Почему-то часто думала о Высоцком, покупала пластинки, читала о нем, что попадалось в московской прессе. Он нравился ей все больше и больше, и как человек, и как творец. Похожих в ее окружении никогда не было. На фото он нравился ей как мужчина, в его песнях было что-то близкое и родственное ее бунтарской в прошлом натуре. Когда в Алма-Ату прибыл на гастроли театр на Таганке, она достала пригласительный. Они пошли с Ренатом. Он, кстати, тоже увлекся песнями Высоцкого, все же был неглуп и многое в жизни понимал больше, чем она, больше было жизненного опыта.
Высоцкий был в черной водолазке и черных брюках, с гитарой в руках. Спектакль назывался «Добрый человек из Сезуана». Она не слышала текста, не видела других актеров, только Он один был перед ее глазами, такой близкий по песням и такой недосягаемый по жизни. Они сидели рядом с проходом. Наступил момент, когда актер спрыгнул со сцены и пошел по проходу, шел, пел и играл на гитаре. Проходя мимо, он взглянул на нее ласково и подмигнул. Как будто искра от него пробежала и вспыхнула в ее душе. С этой минуты Ксения пропала, она потеряла голову. У нее появилась параллельная мысленная жизнь, которая не соприкасалась с реальной.

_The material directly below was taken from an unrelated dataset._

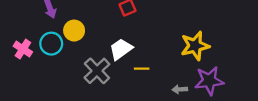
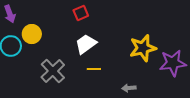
white trapezoid: (121, 49) -> (86, 44), moved
purple star: (209, 81) -> (173, 63), moved

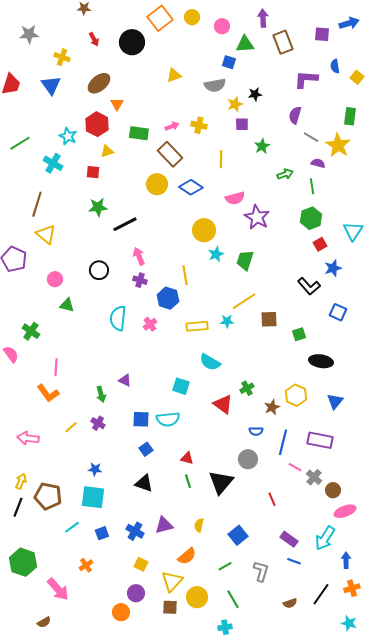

На работе и дома ничего не менялось. Владимир Николаевич делал по праздникам дорогие подарки. Они изредка продолжали встречаться, когда его супруги не было дома. Ксения не противилась близости – из благодарности за очередную безделушку. Сама, правда, инициативы не проявляла. Вероятно, она исправно играла роль любовницы, потому что он не замечал ее отчужденности, а может, не желал замечать: она давно не делилась с ним своими переживаниями. Чем он был лучше Рената? Как мужчина вообще никакой, возраст-то – не для любовных утех. Государственный муж о государстве должен думать, не о смазливой бабенке.